11/13/2008 05:12 am ET | Updated Nov 17, 2011

Music For Meditators

I have often been asked to comment on music as a tool to access the deeper realms of meditation. Each person who meditates has their own way of attuning themselves to their inner dialogue. What might be a very calming and reflective piece for one person may sound jarring or distracting for someone else. Perhaps using a small water fountain is pleasing. For other people total silence is key. For many people music can be a great way to help them focus or even to heal. The right music can relax us or actually evoke brain wave frequencies associated with meditative states.

Why would we use music for meditation? There are a couple reasons why I often use it in my classes:

One, it can help block ambient sound, so there's less distraction.

Secondly I believe that musical frequencies, some of which are actually designed to help induce a meditative state, help us to entrain our brains, and even our internal organs to certain levels of frequency that is meditative and opening. I like to sometimes meditate listening to music and I try to imagine that the sound is penetrating and filling the spaces between each cell in my body.

Thirdly, music that is repetitious helps create the one-pointed focus that is the very definition of meditation.

Finally, familiar music played during meditation can reinforce in a suggestive or Pavlovian way the act of sitting in meditation. If you are listening to some music and get fully relaxed while you meditate, then the next time you hear that music it will remind you of what it feels like to be in that state and make re-entry easier.

To find music that you might enjoy, you can look at my website for a partial list of music that I have used during my meditation classes. You can also explore by going to bookstores such as Barnes & Noble and listening to some of the New Age pieces that are available. There you can get a sense of what the music is going to sound like before you purchase. You can also do that on Amazon and sound healing websites such as and Another site is which offers a wide choice of music and especially the powerful works of sound healer Tom Kenyon.

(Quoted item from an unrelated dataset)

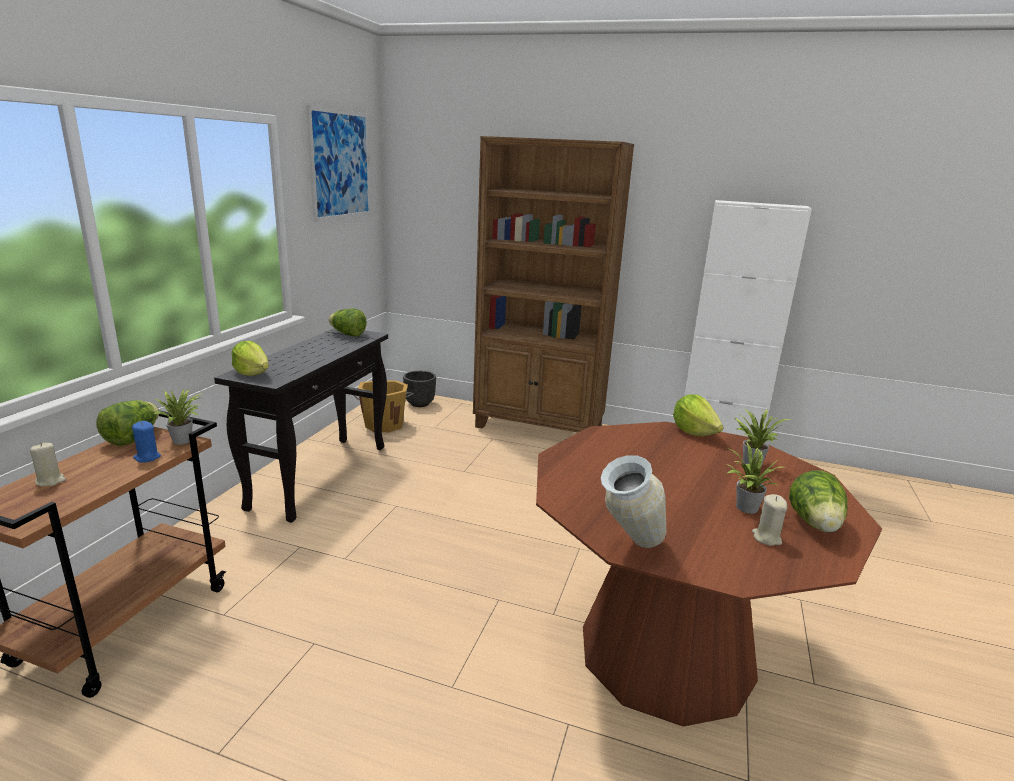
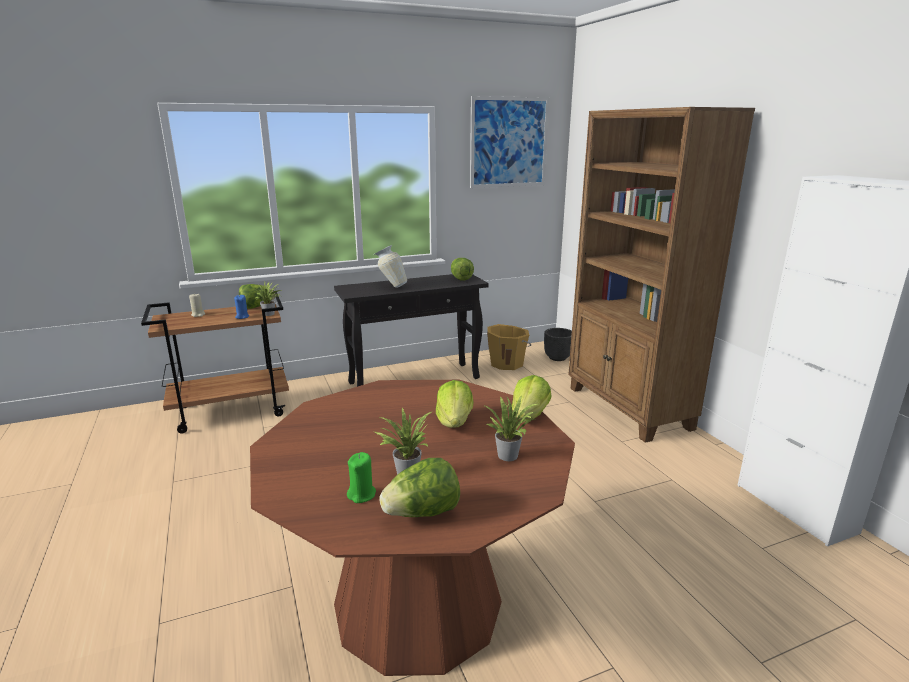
camera: 50 degrees right, 0 degrees up
lettuce [232,341,269,376] -> lettuce moved to [436,380,474,428]
vase [601,455,666,548] -> vase moved to [374,245,407,288]
beige candle [752,494,787,546] -> green candle [347,452,376,503]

And for many, traditional spiritual music such as hymns or classical instrumentals is another option. In 1994, the album, Chant, a recording of traditional Gregorian chants from the Catholic Mass, became a surprise world-wide best seller. Recently, I was given a CD entitled The Magic of Gayatri, a beautiful modern recording of an ancient prayer mantra that includes the story of how the Gayatri continues to inspire the composer. One third of proceeds from the sale of the CD goes to support an orphanage in India for blind children.

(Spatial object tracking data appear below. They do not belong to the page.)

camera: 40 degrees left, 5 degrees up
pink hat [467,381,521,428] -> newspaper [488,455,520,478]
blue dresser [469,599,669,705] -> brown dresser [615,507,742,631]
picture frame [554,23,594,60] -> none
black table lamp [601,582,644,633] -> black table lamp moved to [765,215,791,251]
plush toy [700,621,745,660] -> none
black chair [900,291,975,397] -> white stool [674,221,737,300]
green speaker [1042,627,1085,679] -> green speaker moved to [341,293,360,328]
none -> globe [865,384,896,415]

Also on my website list is some music to assist with certain kinds of healing. For instance, there is a crystal bowl healing album that is used by an oncologist in his practice that he thinks it is helpful to the healing process. There are some others engineered to entrain our brains to specific frequencies for meditation or even the delta sleep frequency. These can be particularly helpful when you're traveling.

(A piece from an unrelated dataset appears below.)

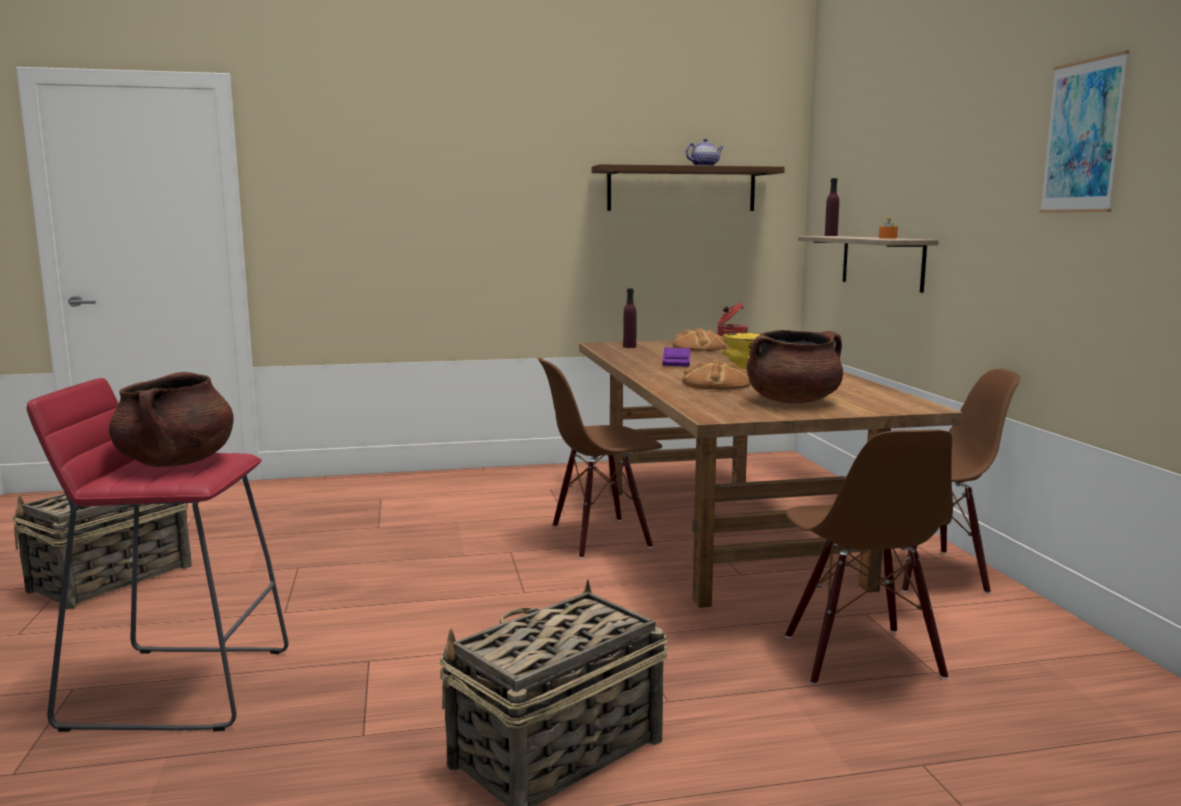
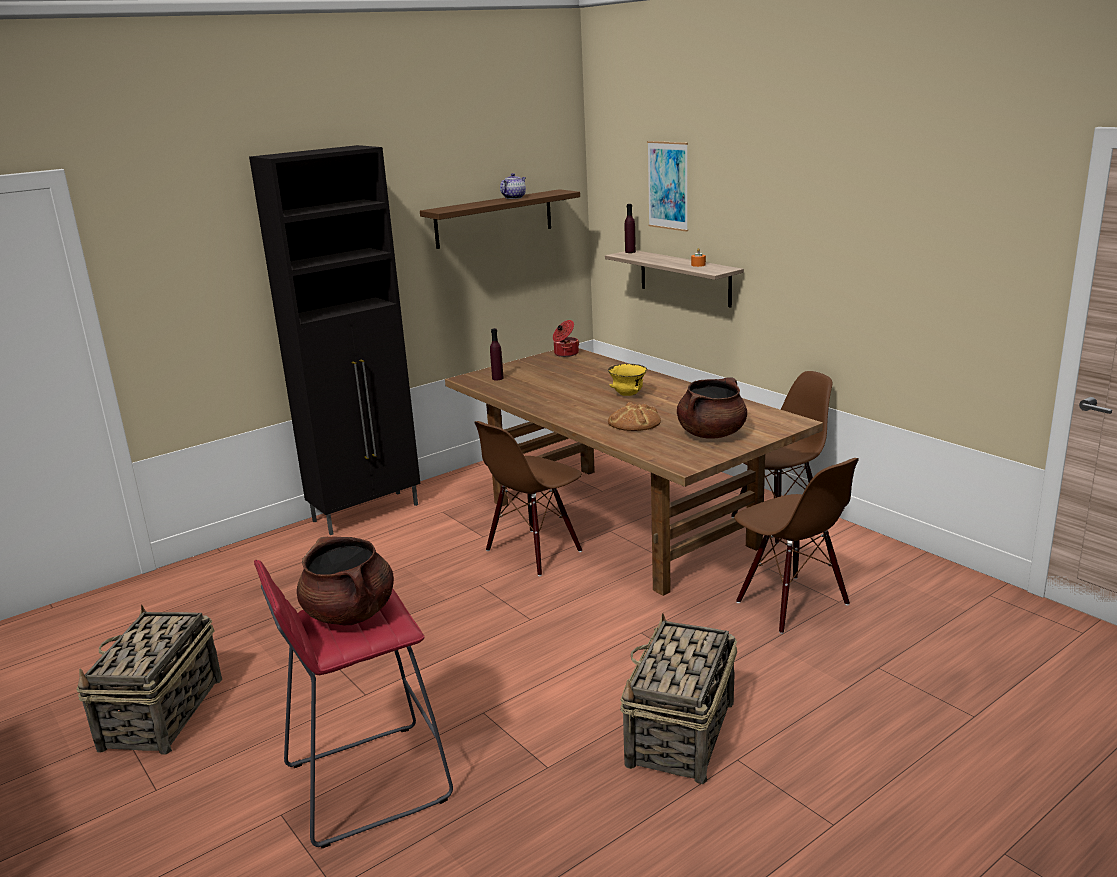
camera: 25 degrees left, 10 degrees up
purple tray [662,347,690,367] -> none
bread [673,328,726,351] -> none
picture [1039,50,1129,213] -> picture moved to [647,141,688,232]
none -> black cabinet [249,145,421,535]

Last spring I had the pleasure of attending a short afternoon workshop conducted by Lenore L. Wiand, PhD. Her CD, called Ancient Spirits was used in a study (see Subtle Energies & Energy Medicine, Volume 17, Number 3, Page 249) to assess the effects of Native American flute music on people who had experienced trauma. Its formless melody seems to lead the mind and body towards deep relaxation, expanded awareness and a sense of interconnectedness. For some it is transformative. Dr.Wiand recommends, when listening to the CD for the first time, to just listen to the first track and to wait up to a week before listening again. It certainly seems to stay with the listener.

In conclusion, use music you are drawn to. Do a little research and a little experimenting. When you find something, use it as much as you like, but remember, as with all meditation, don't get too attached to it. We all need to learn how to be connected to our most peaceful self no matter where we are or what we might be hearing. The real learning comes from the voice that bubbles up from the deeper silence of the inner self.